Soldiers assigned to 1st Battalion, 6th Field Artillery Regiment, 41st Field Artillery Brigade fire M31 Guided Multiple Launch Rocket Systems from their M270A1 MLRS during the Thunder Cloud live-fire exercise in Andoya, Norway on the night of Sept. 15, 2021. (Official U.S. Army photo by Maj. Joe Bush)

FARNBOROUGH 2024 — Key executives from Lockheed Martin and RTX said on Monday that while they believe L3Harris subsidiary Aerojet Rocketdyne is working hard to improve solid rocket motor delivery rates, they are still behind where the weapons manufacturers need them to be.

“There’s a lot of work to do there,” Tim Cahill, Lockheed’s vice president of missile and fire control, said during an interview with Breaking Defense at Farnborough Airshow on Monday. “I think that L3 is earnest in fixing the issues and making the right investments. We are still struggling to get everything we need as a builder.”

Separately on Monday, Tom Laliberty, president of Raytheon’s land and air defense systems business, said Aerojet’s overall output was currently a “mixed bag,” with some products facing heavy delivery delays and others staying on schedule.

“I don’t want to, kind of, paint L3 with a broad brush,” he said during a Monday briefing to reporters. “What I will tell you is even if they were performing exquisitely on all programs, there’s still not enough capacity.”

Solid rocket motors are a key need for weapons such as Lockheed’s Guided Multiple Launch Rocket System (GMLRS) rounds where production is drastically ramping up to backfill stocks depleted during the war in Ukraine.

Aerojet was already struggling to meet delivery requirements for its customers when a vicious internal board conflict broke out in early 2022. When the smoke cleared, the company was set up for sale to L3Harris, but the high-level damage led to Lockheed’s public frustrations with the pace of deliveries. Lockheed’s competitor Northrop Grumman, which bought Orbital ATK in 2018, is the only other major US supplier of solid rocket motors, although smaller firms have begun popping up.

An L3Harris spokeswoman said the company had made “significant investments” to improve solid rocket motor delivery and production capacity, including modernizing facilities, automating portions of the manufacturing process, and investing in its supply chain.

“Nearly a year later, solid rocket motor production has increased, on-time delivery has increased, and we have reduced late deliveries by nearly half,” the spokeswoman said. “While great progress has been made, there remains work to be done, and the company is keenly focused on continuing improvements to address customers’ current and future needs.”

Both Aerojet and Northrop currently produce solid rocket motors for GMLRS, but even more capacity is needed to meet demand, Cahill said.

“We’re asking the companies not just to solve current problems, but we’re asking them then to continue to produce at higher and higher rates.
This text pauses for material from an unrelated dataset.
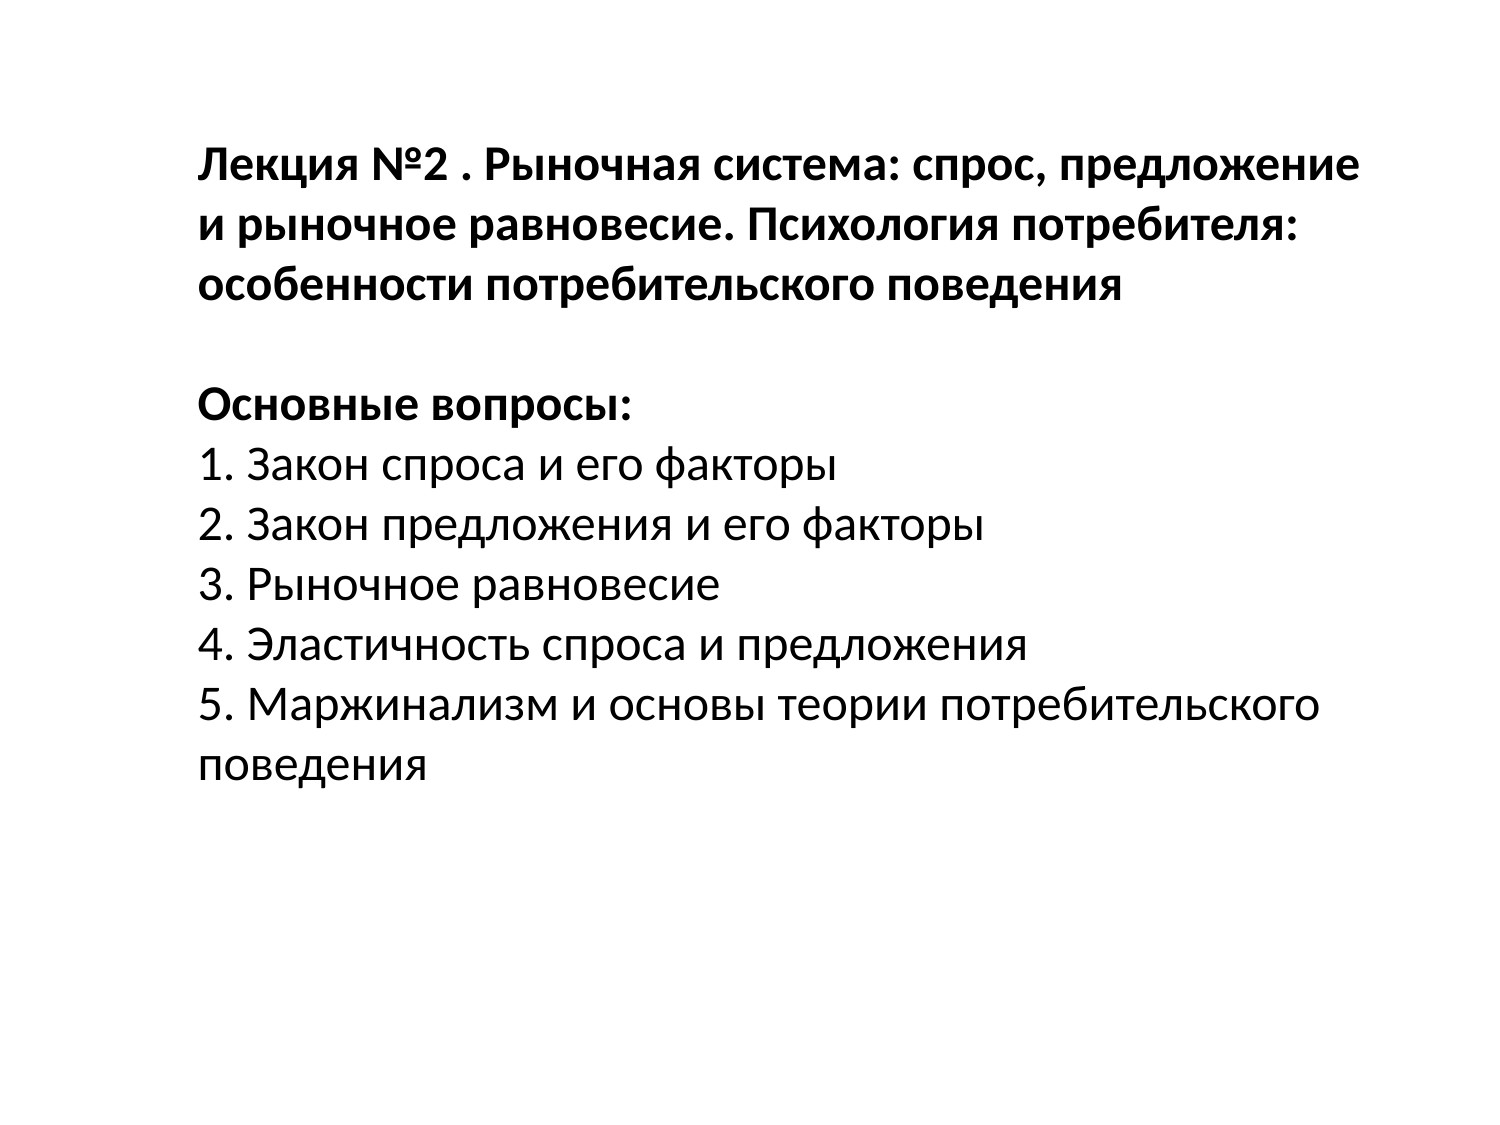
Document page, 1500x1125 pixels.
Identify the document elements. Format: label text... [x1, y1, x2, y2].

text_box Лекция №2 . Рыночная система: спрос, предложение и рыночное равновесие. Психология потребителя: особенности потребительского поведения Основные вопросы: 1. Закон спроса и его факторы 2. Закон предложения и его факторы 3. Рыночное равновесие 4. Эластичность спроса и предложения 5. Маржинализм и основы теории потребительского поведения [182, 123, 1400, 1068]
So that is a stress on the system. That’s a difficult thing to do in any environment,” Cahill said. In L3Harris’s case, it’s “even more difficult when you’re acquiring a company and making changes and integrating them in. So we appreciate the challenges that they’re facing.”

Lockheed CEO Jim Taiclet has said that the company is on a “campaign-like” mission to broaden the solid rocket motor industrial base, a position Cahill doubled down on, saying that additional vendors are needed to “to take off some of the load” on current suppliers as munitions production rates continue to increase.

There are a handful of potential new entrants to the solid rocket motor industry that Lockheed is working with on prototypes and small-scale demonstrations, with some of those companies also receiving direct investment from the defense giant, said Cahill, who declined to specify those vendors.

Last summer, Lockheed raised concerns with the Defense Department and Federal Trade Commission that L3Harris had not provided adequate assurances to Lockheed that it would ensure access and fair pricing to solid rocket motors as a merchant supplier, Reuters reported in June 2023. However, Lockheed’s concerns failed to gain traction and the US government allowed the L3Harris deal to close in July 2023.

Lockheed itself had attempted to buy Aerojet for $4.4 billion but walked away from the deal in 2022 after the FTC sued to block the deal over concerns that Lockheed — a major customer of Aerojet — could use an Aerojet acquisition to disadvantage its major competitors in the weapons and space markets.

Meanwhile, RTX has also expressed frustration with Aerojet’s recent solid rocket motor output, pointing to supply chain and labor as two inefficiencies the rocket maker would need to correct.

Michael Marrow contributed to this report.